Some 38% of UK workers said they would be prepared to quit due to the length of their commute, while 29% said it was because of the cost of travel and 36% pointed to the toll the journey takes on their mental health.
More than half (54%) of workers in other regions of the UK are thinking about handing in their notice because of the commute, according to the survey of 2,000 UK employees.
Younger workers are also less willing to travel to work, with 70% of Generation Z and Millennials saying the would quit if their commute did not fit their lifestyle.
Nearly three quarters (71%) of workers have been told by their employer that they must return to the physical workplace.
After months building more flexible work habits, many workers have reassessed their priorities and want to strike a better work–life balance.

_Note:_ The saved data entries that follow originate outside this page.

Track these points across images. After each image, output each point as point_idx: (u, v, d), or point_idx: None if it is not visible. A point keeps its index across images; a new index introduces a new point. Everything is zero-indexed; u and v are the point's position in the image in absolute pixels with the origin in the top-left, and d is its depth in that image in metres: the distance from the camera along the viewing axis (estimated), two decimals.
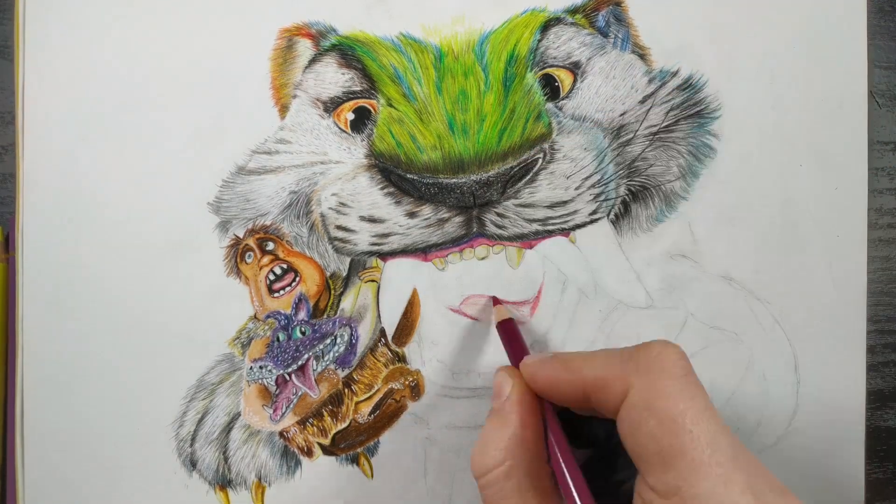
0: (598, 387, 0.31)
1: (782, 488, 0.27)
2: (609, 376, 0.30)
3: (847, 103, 0.44)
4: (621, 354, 0.31)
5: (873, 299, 0.44)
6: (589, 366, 0.32)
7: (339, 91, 0.42)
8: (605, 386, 0.30)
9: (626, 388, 0.29)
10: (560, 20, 0.43)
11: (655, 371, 0.29)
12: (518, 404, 0.33)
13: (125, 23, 0.42)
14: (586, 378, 0.31)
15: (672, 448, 0.27)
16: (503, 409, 0.33)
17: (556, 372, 0.33)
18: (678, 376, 0.29)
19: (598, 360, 0.32)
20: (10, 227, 0.42)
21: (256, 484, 0.42)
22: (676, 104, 0.43)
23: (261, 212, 0.42)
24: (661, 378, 0.29)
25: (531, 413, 0.33)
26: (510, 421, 0.32)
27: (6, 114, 0.43)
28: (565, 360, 0.33)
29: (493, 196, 0.41)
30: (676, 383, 0.28)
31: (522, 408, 0.33)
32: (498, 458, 0.31)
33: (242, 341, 0.42)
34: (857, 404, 0.43)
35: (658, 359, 0.29)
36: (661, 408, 0.28)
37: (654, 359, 0.30)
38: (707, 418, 0.27)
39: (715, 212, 0.43)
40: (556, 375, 0.33)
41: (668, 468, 0.27)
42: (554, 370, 0.33)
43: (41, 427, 0.41)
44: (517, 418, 0.32)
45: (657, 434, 0.28)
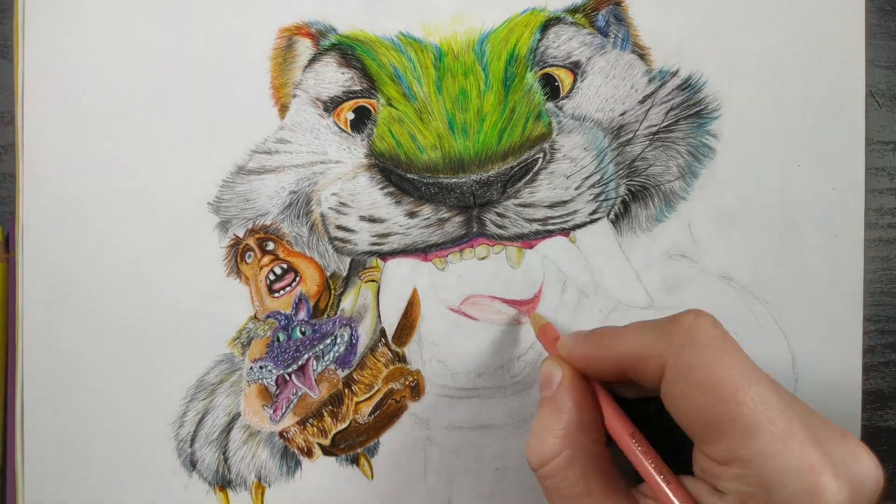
0: (634, 363, 0.30)
1: (842, 431, 0.27)
2: (644, 352, 0.30)
3: (845, 103, 0.44)
4: (654, 328, 0.30)
5: (873, 299, 0.44)
6: (622, 342, 0.31)
7: (339, 90, 0.42)
8: (641, 362, 0.30)
9: (662, 364, 0.29)
10: (560, 20, 0.43)
11: (689, 344, 0.29)
12: (571, 390, 0.32)
13: (125, 23, 0.42)
14: (622, 354, 0.31)
15: (721, 416, 0.27)
16: (556, 397, 0.32)
17: (592, 349, 0.33)
18: (713, 344, 0.28)
19: (632, 335, 0.31)
20: (10, 227, 0.42)
21: (256, 484, 0.42)
22: (676, 104, 0.43)
23: (261, 212, 0.42)
24: (695, 350, 0.28)
25: (585, 398, 0.32)
26: (565, 407, 0.32)
27: (6, 114, 0.43)
28: (599, 335, 0.33)
29: (493, 196, 0.41)
30: (712, 353, 0.28)
31: (576, 393, 0.32)
32: (557, 447, 0.31)
33: (242, 341, 0.42)
34: (853, 403, 0.43)
35: (691, 331, 0.29)
36: (701, 380, 0.27)
37: (686, 332, 0.29)
38: (751, 380, 0.27)
39: (714, 212, 0.43)
40: (591, 352, 0.32)
41: (721, 437, 0.27)
42: (589, 347, 0.33)
43: (41, 427, 0.41)
44: (572, 404, 0.32)
45: (703, 405, 0.27)
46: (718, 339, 0.29)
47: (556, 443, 0.31)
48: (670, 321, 0.30)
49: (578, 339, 0.34)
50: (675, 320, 0.30)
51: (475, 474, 0.42)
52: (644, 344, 0.30)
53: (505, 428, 0.42)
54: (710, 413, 0.27)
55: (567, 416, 0.31)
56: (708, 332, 0.29)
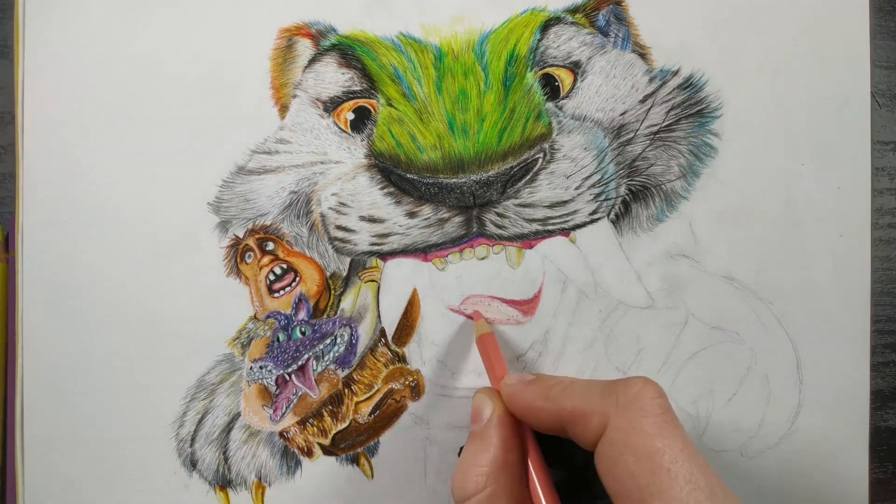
0: (575, 418, 0.30)
1: None
2: (587, 409, 0.30)
3: (849, 102, 0.43)
4: (602, 388, 0.31)
5: (874, 299, 0.44)
6: (568, 396, 0.31)
7: (339, 91, 0.42)
8: (584, 418, 0.30)
9: (604, 423, 0.29)
10: (560, 20, 0.43)
11: (634, 409, 0.29)
12: (499, 427, 0.33)
13: (125, 23, 0.42)
14: (565, 408, 0.31)
15: (650, 486, 0.27)
16: (484, 433, 0.33)
17: (535, 398, 0.33)
18: (656, 414, 0.29)
19: (578, 391, 0.31)
20: (10, 227, 0.42)
21: (256, 484, 0.42)
22: (677, 103, 0.43)
23: (261, 212, 0.42)
24: (639, 416, 0.29)
25: (512, 436, 0.33)
26: (491, 444, 0.32)
27: (6, 114, 0.43)
28: (546, 386, 0.33)
29: (493, 196, 0.41)
30: (655, 421, 0.28)
31: (503, 431, 0.33)
32: (480, 484, 0.31)
33: (242, 341, 0.42)
34: (860, 404, 0.43)
35: (637, 396, 0.29)
36: (638, 446, 0.28)
37: (633, 396, 0.29)
38: (685, 457, 0.27)
39: (716, 211, 0.43)
40: (534, 402, 0.33)
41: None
42: (533, 396, 0.33)
43: (41, 427, 0.41)
44: (498, 442, 0.32)
45: (635, 472, 0.27)
46: (662, 409, 0.29)
47: (479, 480, 0.31)
48: (619, 383, 0.31)
49: (524, 385, 0.34)
50: (624, 383, 0.30)
51: None
52: (589, 401, 0.30)
53: None
54: (641, 480, 0.27)
55: (492, 454, 0.32)
56: (654, 401, 0.29)
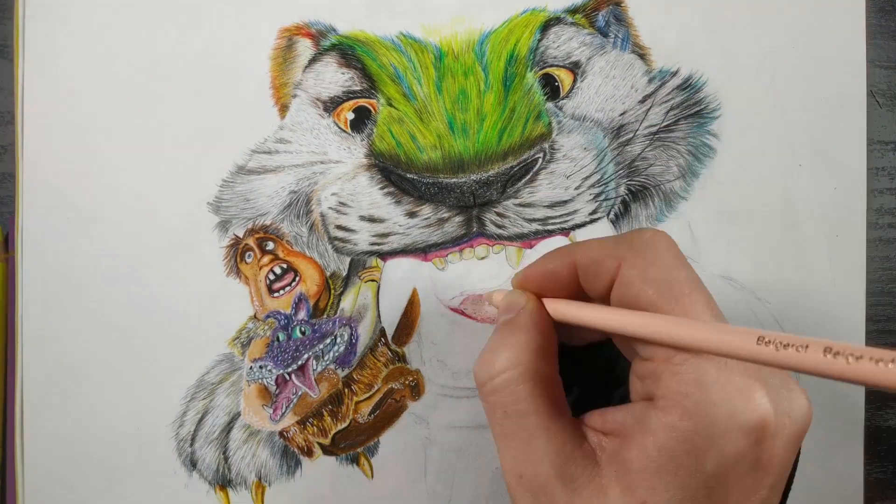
0: (590, 267, 0.30)
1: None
2: (601, 256, 0.30)
3: (847, 102, 0.44)
4: (614, 238, 0.31)
5: (873, 299, 0.44)
6: (581, 249, 0.31)
7: (339, 90, 0.42)
8: (598, 265, 0.30)
9: (617, 265, 0.29)
10: (560, 20, 0.43)
11: (649, 248, 0.29)
12: (534, 314, 0.32)
13: (125, 22, 0.42)
14: (579, 260, 0.31)
15: (674, 312, 0.27)
16: (517, 319, 0.32)
17: (549, 260, 0.32)
18: (672, 253, 0.29)
19: (591, 243, 0.31)
20: (10, 227, 0.42)
21: (256, 484, 0.42)
22: (676, 104, 0.43)
23: (261, 211, 0.42)
24: (653, 253, 0.29)
25: (546, 325, 0.32)
26: (525, 328, 0.31)
27: (6, 114, 0.43)
28: (556, 251, 0.33)
29: (492, 196, 0.41)
30: (670, 257, 0.29)
31: (538, 318, 0.32)
32: (512, 361, 0.30)
33: (242, 341, 0.42)
34: (856, 404, 0.43)
35: (651, 240, 0.30)
36: (657, 277, 0.28)
37: (647, 240, 0.30)
38: (702, 288, 0.28)
39: (714, 211, 0.43)
40: (548, 264, 0.32)
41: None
42: (545, 261, 0.33)
43: (41, 427, 0.41)
44: (533, 327, 0.31)
45: (656, 301, 0.28)
46: (675, 249, 0.29)
47: (511, 357, 0.30)
48: (631, 232, 0.31)
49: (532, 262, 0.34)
50: (636, 231, 0.31)
51: (475, 474, 0.42)
52: (603, 248, 0.30)
53: None
54: (664, 308, 0.27)
55: (525, 336, 0.31)
56: (668, 243, 0.30)
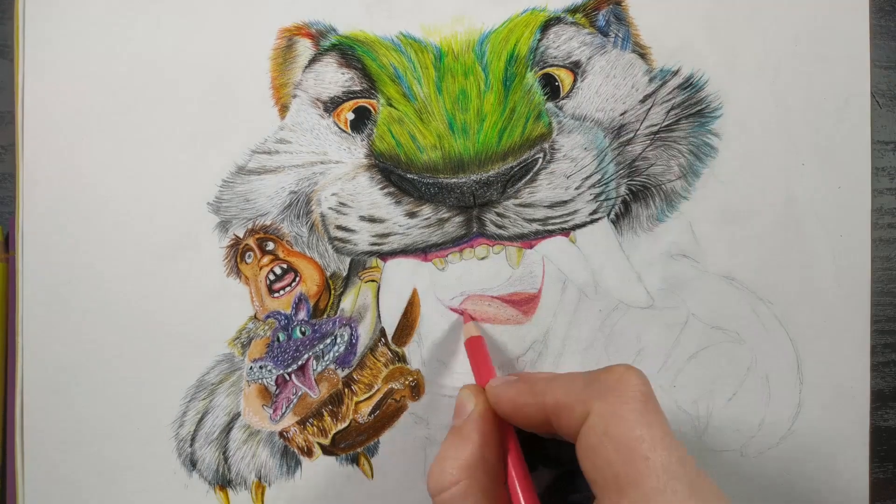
0: (559, 410, 0.30)
1: None
2: (570, 400, 0.30)
3: (849, 102, 0.43)
4: (585, 378, 0.31)
5: (874, 299, 0.44)
6: (552, 389, 0.31)
7: (339, 91, 0.42)
8: (567, 409, 0.30)
9: (585, 413, 0.29)
10: (560, 19, 0.43)
11: (615, 395, 0.29)
12: (479, 423, 0.33)
13: (125, 22, 0.42)
14: (548, 402, 0.31)
15: (627, 475, 0.27)
16: (464, 428, 0.33)
17: (520, 395, 0.33)
18: (638, 401, 0.29)
19: (562, 383, 0.32)
20: (10, 227, 0.42)
21: (256, 484, 0.42)
22: (677, 103, 0.43)
23: (261, 212, 0.42)
24: (620, 403, 0.29)
25: (492, 433, 0.33)
26: (470, 439, 0.32)
27: (6, 114, 0.43)
28: (530, 382, 0.33)
29: (493, 196, 0.41)
30: (635, 408, 0.28)
31: (484, 426, 0.33)
32: (455, 476, 0.31)
33: (242, 341, 0.42)
34: (860, 405, 0.43)
35: (618, 383, 0.29)
36: (618, 434, 0.28)
37: (614, 383, 0.29)
38: (665, 446, 0.27)
39: (716, 211, 0.43)
40: (519, 399, 0.33)
41: (622, 495, 0.27)
42: (517, 393, 0.33)
43: (41, 427, 0.41)
44: (478, 437, 0.32)
45: (613, 460, 0.27)
46: (644, 396, 0.29)
47: (455, 473, 0.31)
48: (601, 372, 0.31)
49: (509, 385, 0.34)
50: (606, 371, 0.31)
51: None
52: (572, 392, 0.30)
53: None
54: (619, 469, 0.27)
55: (470, 449, 0.32)
56: (636, 388, 0.29)
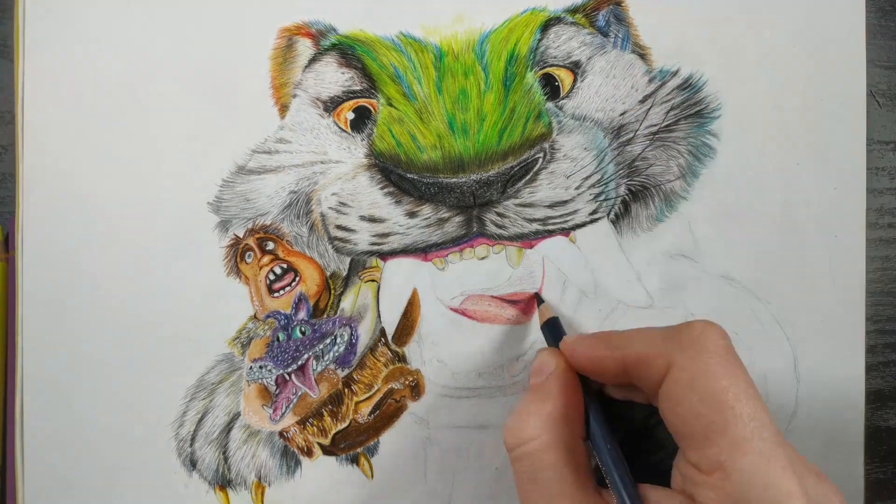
0: (639, 363, 0.31)
1: (819, 471, 0.27)
2: (651, 353, 0.30)
3: (846, 103, 0.44)
4: (663, 332, 0.31)
5: (873, 299, 0.44)
6: (631, 342, 0.32)
7: (339, 90, 0.42)
8: (647, 363, 0.30)
9: (667, 366, 0.29)
10: (560, 20, 0.43)
11: (698, 349, 0.29)
12: (561, 381, 0.33)
13: (125, 22, 0.42)
14: (628, 355, 0.31)
15: (715, 424, 0.27)
16: (545, 386, 0.33)
17: (597, 348, 0.33)
18: (720, 354, 0.29)
19: (641, 337, 0.32)
20: (10, 227, 0.42)
21: (256, 484, 0.42)
22: (676, 104, 0.43)
23: (261, 211, 0.42)
24: (703, 356, 0.29)
25: (574, 391, 0.33)
26: (552, 396, 0.32)
27: (6, 114, 0.43)
28: (606, 336, 0.33)
29: (493, 196, 0.41)
30: (719, 361, 0.29)
31: (566, 385, 0.33)
32: (537, 430, 0.31)
33: (242, 341, 0.42)
34: (856, 404, 0.43)
35: (700, 337, 0.29)
36: (703, 385, 0.28)
37: (696, 337, 0.30)
38: (749, 396, 0.28)
39: (715, 211, 0.43)
40: (596, 352, 0.33)
41: (710, 444, 0.27)
42: (594, 346, 0.33)
43: (41, 427, 0.41)
44: (559, 394, 0.32)
45: (700, 411, 0.28)
46: (725, 349, 0.29)
47: (537, 425, 0.31)
48: (681, 327, 0.31)
49: (584, 338, 0.34)
50: (686, 326, 0.30)
51: (475, 474, 0.42)
52: (652, 345, 0.31)
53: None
54: (706, 419, 0.27)
55: (552, 405, 0.32)
56: (717, 342, 0.29)
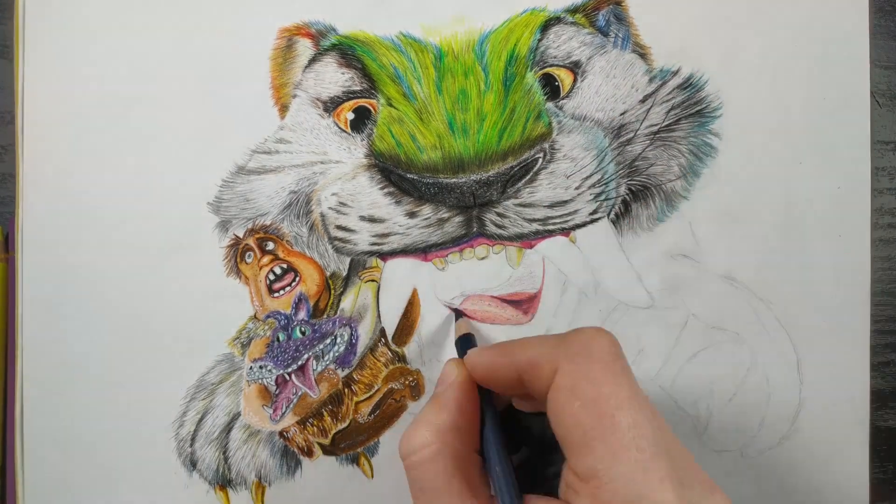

A fifth (19%) have relocated during the last 18 months, as people looked for more space and comfort while working from home. This means a mandated return to the office might mean a much longer commute.
A quarter of UK workers said they would leave their job if they were forced to return to the workplace against their wishes, with the number rising to 44% in London
A third (34%) of UK workers said they would be likely to turn down a job offer if the commute clashed with their needs.
The time Brits spend commuting adds up to a total average of 400 days over the course of their careers, and workers spend an average of £136,000 ($180,274) making those trips, according to Totaljobs.
However, a fifth (20%) of UK workers have been offered the option of full-time remote working, with the figure rising to 35% in London.
Furthermore, 49% of UK employees are looking forward to physically returning to their workplace. Men are keener to get back into the office, with 59% happy about the return compared to 38% of women.
In many cases this has to do with caring responsibilities and the challenge of juggling childcare and work, according to Totaljobs.